## Provided data
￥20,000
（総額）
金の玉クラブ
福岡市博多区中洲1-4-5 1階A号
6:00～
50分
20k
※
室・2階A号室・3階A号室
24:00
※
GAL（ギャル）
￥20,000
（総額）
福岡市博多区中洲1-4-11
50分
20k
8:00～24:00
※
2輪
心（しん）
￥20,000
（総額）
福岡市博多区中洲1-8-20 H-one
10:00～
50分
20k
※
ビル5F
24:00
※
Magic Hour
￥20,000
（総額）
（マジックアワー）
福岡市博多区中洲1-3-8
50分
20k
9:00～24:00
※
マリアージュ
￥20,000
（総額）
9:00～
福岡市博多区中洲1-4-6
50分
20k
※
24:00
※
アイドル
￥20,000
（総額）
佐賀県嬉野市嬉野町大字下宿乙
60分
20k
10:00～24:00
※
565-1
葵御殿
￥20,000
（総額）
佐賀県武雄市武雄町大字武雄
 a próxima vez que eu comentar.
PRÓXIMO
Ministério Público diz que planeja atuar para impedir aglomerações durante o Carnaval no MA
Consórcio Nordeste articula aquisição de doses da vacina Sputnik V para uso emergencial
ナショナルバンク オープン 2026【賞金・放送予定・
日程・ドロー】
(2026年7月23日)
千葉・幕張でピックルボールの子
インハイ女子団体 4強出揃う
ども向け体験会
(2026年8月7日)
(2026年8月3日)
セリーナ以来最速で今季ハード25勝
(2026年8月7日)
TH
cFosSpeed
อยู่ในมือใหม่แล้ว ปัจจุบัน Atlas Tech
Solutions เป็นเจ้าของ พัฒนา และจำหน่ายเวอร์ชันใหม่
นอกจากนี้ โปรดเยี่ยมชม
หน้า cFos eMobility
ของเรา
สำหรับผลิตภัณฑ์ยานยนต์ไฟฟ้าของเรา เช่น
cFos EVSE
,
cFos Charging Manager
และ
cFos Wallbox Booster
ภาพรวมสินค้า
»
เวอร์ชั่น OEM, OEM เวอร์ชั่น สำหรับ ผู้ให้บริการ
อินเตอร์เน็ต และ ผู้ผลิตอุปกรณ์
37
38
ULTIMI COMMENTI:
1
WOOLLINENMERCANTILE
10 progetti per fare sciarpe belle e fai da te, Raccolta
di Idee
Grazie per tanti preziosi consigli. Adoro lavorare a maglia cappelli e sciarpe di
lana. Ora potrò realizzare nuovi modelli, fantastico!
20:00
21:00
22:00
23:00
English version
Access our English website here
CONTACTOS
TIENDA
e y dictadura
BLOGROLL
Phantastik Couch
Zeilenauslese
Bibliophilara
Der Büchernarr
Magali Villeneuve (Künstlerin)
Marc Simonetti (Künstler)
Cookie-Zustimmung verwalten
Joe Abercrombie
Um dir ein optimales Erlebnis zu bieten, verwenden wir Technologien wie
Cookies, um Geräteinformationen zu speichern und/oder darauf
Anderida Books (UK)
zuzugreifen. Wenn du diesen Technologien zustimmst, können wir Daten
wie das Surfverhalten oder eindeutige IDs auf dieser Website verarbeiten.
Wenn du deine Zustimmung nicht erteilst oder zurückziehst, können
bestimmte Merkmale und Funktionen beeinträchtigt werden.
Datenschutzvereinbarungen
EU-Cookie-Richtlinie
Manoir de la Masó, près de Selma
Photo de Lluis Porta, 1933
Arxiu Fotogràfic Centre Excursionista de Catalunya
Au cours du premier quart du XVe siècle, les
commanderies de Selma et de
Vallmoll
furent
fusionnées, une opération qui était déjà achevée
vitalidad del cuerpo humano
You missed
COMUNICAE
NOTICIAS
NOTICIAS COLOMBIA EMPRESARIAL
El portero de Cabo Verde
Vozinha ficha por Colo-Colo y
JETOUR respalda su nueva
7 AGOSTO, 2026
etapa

## Exercise objective
From the records above, extract every entry exactly as given.

## Your solution
￥20,000
（総額）
金の玉クラブ
福岡市博多区中洲1-4-5 1階A号
6:00～
50分
20k
※
室・2階A号室・3階A号室
24:00
※
GAL（ギャル）
￥20,000
（総額）
福岡市博多区中洲1-4-11
50分
20k
8:00～24:00
※
2輪
心（しん）
￥20,000
（総額）
福岡市博多区中洲1-8-20 H-one
10:00～
50分
20k
※
ビル5F
24:00
※
Magic Hour
￥20,000
（総額）
（マジックアワー）
福岡市博多区中洲1-3-8
50分
20k
9:00～24:00
※
マリアージュ
￥20,000
（総額）
9:00～
福岡市博多区中洲1-4-6
50分
20k
※
24:00
※
アイドル
￥20,000
（総額）
佐賀県嬉野市嬉野町大字下宿乙
60分
20k
10:00～24:00
※
565-1
葵御殿
￥20,000
（総額）
佐賀県武雄市武雄町大字武雄
 a próxima vez que eu comentar.
PRÓXIMO
Ministério Público diz que planeja atuar para impedir aglomerações durante o Carnaval no MA
Consórcio Nordeste articula aquisição de doses da vacina Sputnik V para uso emergencial
ナショナルバンク オープン 2026【賞金・放送予定・
日程・ドロー】
(2026年7月23日)
千葉・幕張でピックルボールの子
インハイ女子団体 4強出揃う
ども向け体験会
(2026年8月7日)
(2026年8月3日)
セリーナ以来最速で今季ハード25勝
(2026年8月7日)
TH
cFosSpeed
อยู่ในมือใหม่แล้ว ปัจจุบัน Atlas Tech
Solutions เป็นเจ้าของ พัฒนา และจำหน่ายเวอร์ชันใหม่
นอกจากนี้ โปรดเยี่ยมชม
หน้า cFos eMobility
ของเรา
สำหรับผลิตภัณฑ์ยานยนต์ไฟฟ้าของเรา เช่น
cFos EVSE
,
cFos Charging Manager
และ
cFos Wallbox Booster
ภาพรวมสินค้า
»
เวอร์ชั่น OEM, OEM เวอร์ชั่น สำหรับ ผู้ให้บริการ
อินเตอร์เน็ต และ ผู้ผลิตอุปกรณ์
37
38
ULTIMI COMMENTI:
1
WOOLLINENMERCANTILE
10 progetti per fare sciarpe belle e fai da te, Raccolta
di Idee
Grazie per tanti preziosi consigli. Adoro lavorare a maglia cappelli e sciarpe di
lana. Ora potrò realizzare nuovi modelli, fantastico!
20:00
21:00
22:00
23:00
English version
Access our English website here
CONTACTOS
TIENDA
e y dictadura
BLOGROLL
Phantastik Couch
Zeilenauslese
Bibliophilara
Der Büchernarr
Magali Villeneuve (Künstlerin)
Marc Simonetti (Künstler)
Cookie-Zustimmung verwalten
Joe Abercrombie
Um dir ein optimales Erlebnis zu bieten, verwenden wir Technologien wie
Cookies, um Geräteinformationen zu speichern und/oder darauf
Anderida Books (UK)
zuzugreifen. Wenn du diesen Technologien zustimmst, können wir Daten
wie das Surfverhalten oder eindeutige IDs auf dieser Website verarbeiten.
Wenn du deine Zustimmung nicht erteilst oder zurückziehst, können
bestimmte Merkmale und Funktionen beeinträchtigt werden.
Datenschutzvereinbarungen
EU-Cookie-Richtlinie
Manoir de la Masó, près de Selma
Photo de Lluis Porta, 1933
Arxiu Fotogràfic Centre Excursionista de Catalunya
Au cours du premier quart du XVe siècle, les
commanderies de Selma et de
Vallmoll
furent
fusionnées, une opération qui était déjà achevée
vitalidad del cuerpo humano
You missed
COMUNICAE
NOTICIAS
NOTICIAS COLOMBIA EMPRESARIAL
El portero de Cabo Verde
Vozinha ficha por Colo-Colo y
JETOUR respalda su nueva
7 AGOSTO, 2026
etapa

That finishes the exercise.